Maybe I need to cut the three bungee cords I have attached to my apron these days. That’s easier said than done, but my daughters are not coming back to live in the shelter of our home just because I have stretchy heart strings glued to them. They would probably appreciate hearing the Snip! Snip! of some scissors right about now. Actually I need some of that stuff that removes sticky glue residue, because I have done a lot of snipping over these past several years but my little bungee cords tend to reattach whenever a daughter walks by, either physically or metaphorically in the silly brain.
I have plenty of other things to think about in the midst of all this emotional mother mess. There’s the new construction project about to begin at our house. Now that we have raised three daughters in a cramped little house we have decided to add a two car garage and a sunroom, so we will have more empty space to wander around in. We will, however, also have a lot more space in which daughters and their families can come back to visit us. Yes! Why we decided to do this at the same time we’re making trips back and forth to Chicago I do not know. We’re just brilliant at planning stress makers, I guess.
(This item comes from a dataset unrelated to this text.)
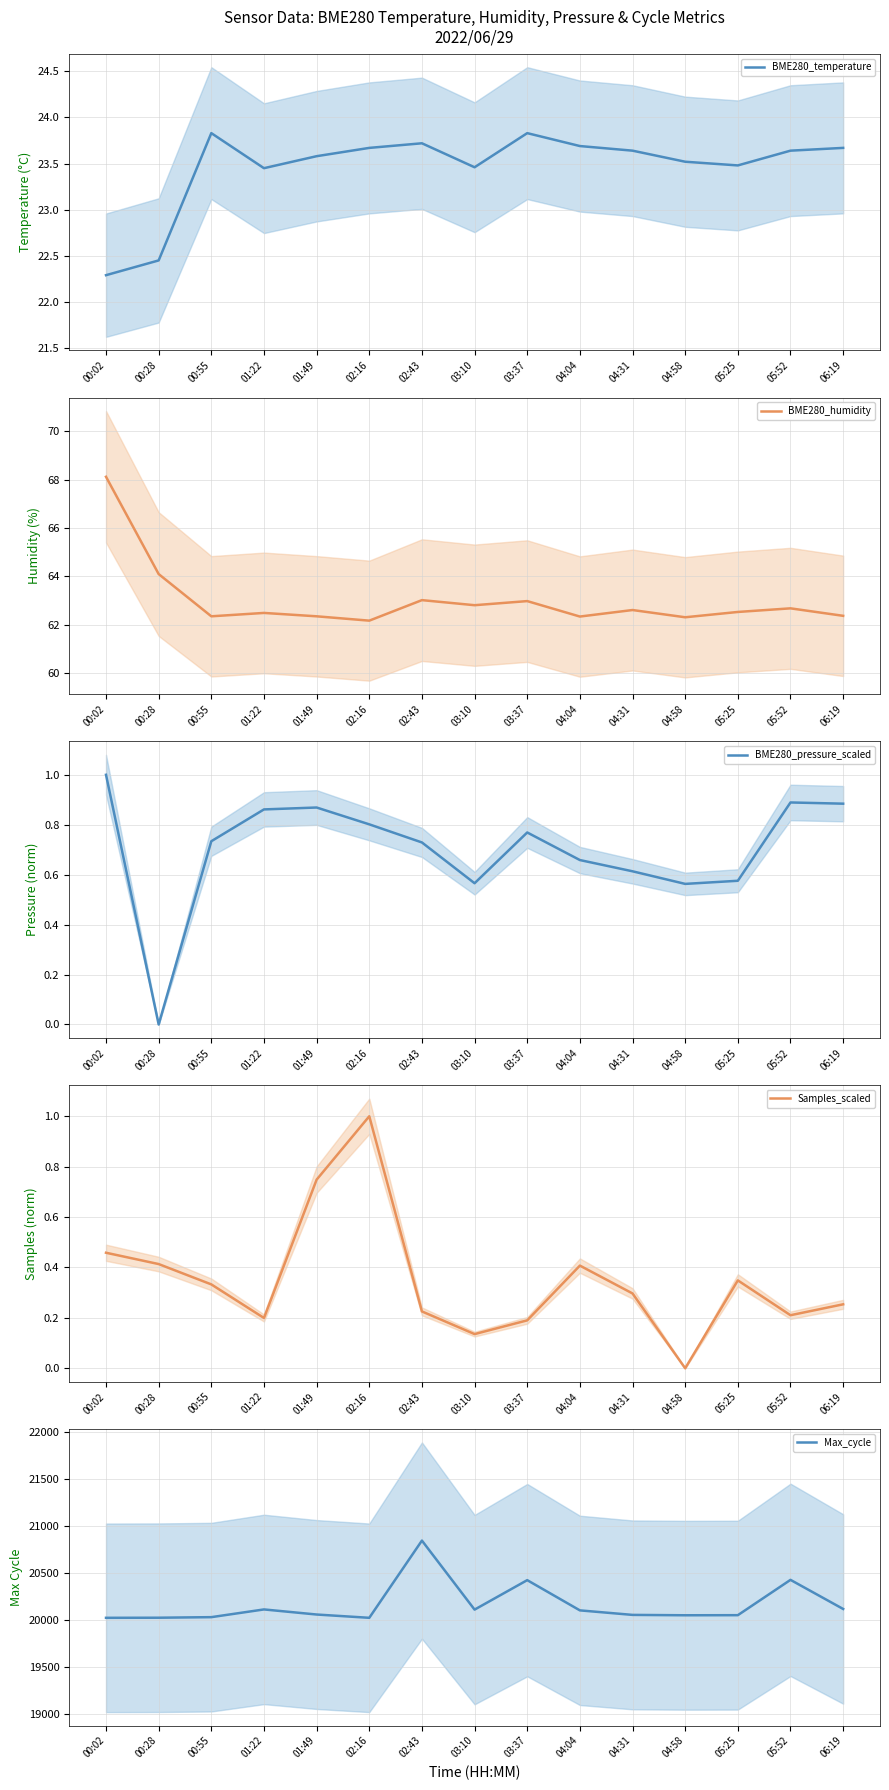

What is the difference between the highest and lowest values at 02:43?

20843.8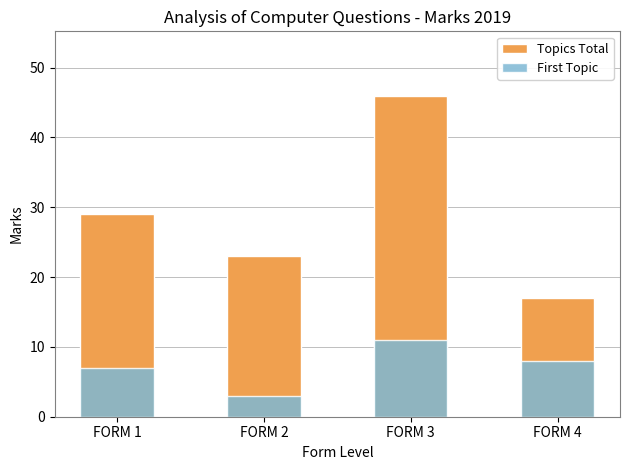

Read the First Topic value at FORM 4.

8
I am also putting together my first book of poetry that should be out for public consumption in the next few weeks! If you like traditional poems about nature and spirituality, this may be the one for you. If you like weird poems about all kinds of things, the next one may be what your soul craves. Or maybe the next one. I also plan to put out a couple of volumes of past Doodles at some point in the future. So once I get the apron cords taken care of who knows what kind of inspirations may flood the world while I gaze out from the sunroom during a snowstorm outside instead of inside my head!